[Entries taken from a collection]
□ □ □ □
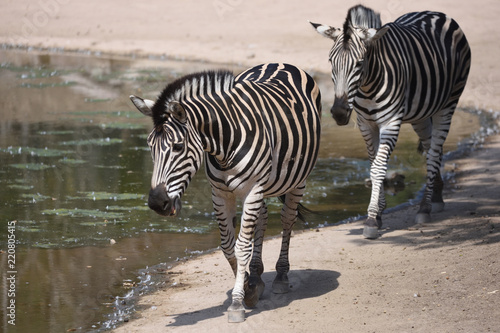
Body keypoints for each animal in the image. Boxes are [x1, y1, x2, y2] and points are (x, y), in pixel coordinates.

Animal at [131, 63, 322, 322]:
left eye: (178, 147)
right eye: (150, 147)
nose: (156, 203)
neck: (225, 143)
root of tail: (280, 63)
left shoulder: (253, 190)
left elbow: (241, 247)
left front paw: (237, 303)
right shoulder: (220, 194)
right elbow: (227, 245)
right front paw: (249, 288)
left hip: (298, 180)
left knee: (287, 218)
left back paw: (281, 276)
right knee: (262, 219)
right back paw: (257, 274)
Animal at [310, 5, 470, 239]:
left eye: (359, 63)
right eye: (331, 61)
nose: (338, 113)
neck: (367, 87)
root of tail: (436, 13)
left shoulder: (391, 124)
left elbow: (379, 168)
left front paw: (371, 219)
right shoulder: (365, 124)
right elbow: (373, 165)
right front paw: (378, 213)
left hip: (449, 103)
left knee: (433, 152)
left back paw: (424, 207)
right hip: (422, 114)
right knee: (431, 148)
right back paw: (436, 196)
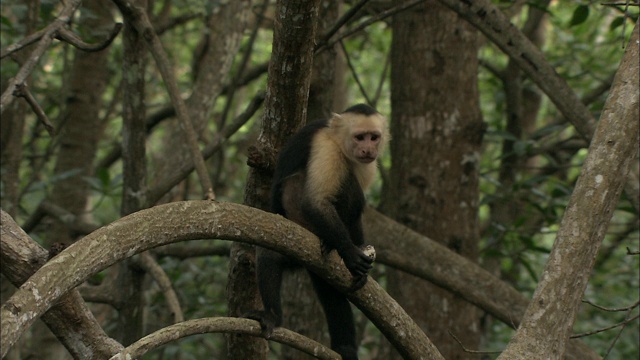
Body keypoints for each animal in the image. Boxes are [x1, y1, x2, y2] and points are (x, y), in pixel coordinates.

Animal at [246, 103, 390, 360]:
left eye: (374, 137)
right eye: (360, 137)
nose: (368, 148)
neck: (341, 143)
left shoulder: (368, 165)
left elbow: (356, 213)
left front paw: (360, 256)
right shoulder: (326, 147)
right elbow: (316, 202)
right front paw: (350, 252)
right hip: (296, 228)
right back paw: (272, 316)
□ □ □ □
◆ EXERCISE DIRECTIONS
Your reply should consist only of the lines running from the line with "left hip: (449, 103)" to the end of the entries, both included, copied exactly and without any pictures.

◆ YOUR RESPONSE
left hip: (449, 103)
left knee: (433, 152)
left back paw: (424, 207)
right hip: (422, 114)
right knee: (431, 148)
right back paw: (436, 196)
Body keypoints for each animal in the image. Boxes are [x1, y1, x2, y2] and points are (x, y), in pixel coordinates.

Animal at [246, 103, 390, 360]:
left eye: (374, 137)
right eye: (360, 137)
nose: (368, 148)
neck: (341, 143)
left shoulder: (368, 165)
left elbow: (356, 213)
left front paw: (360, 256)
right shoulder: (326, 147)
right elbow: (316, 202)
right front paw: (350, 252)
right hip: (296, 228)
right back paw: (272, 316)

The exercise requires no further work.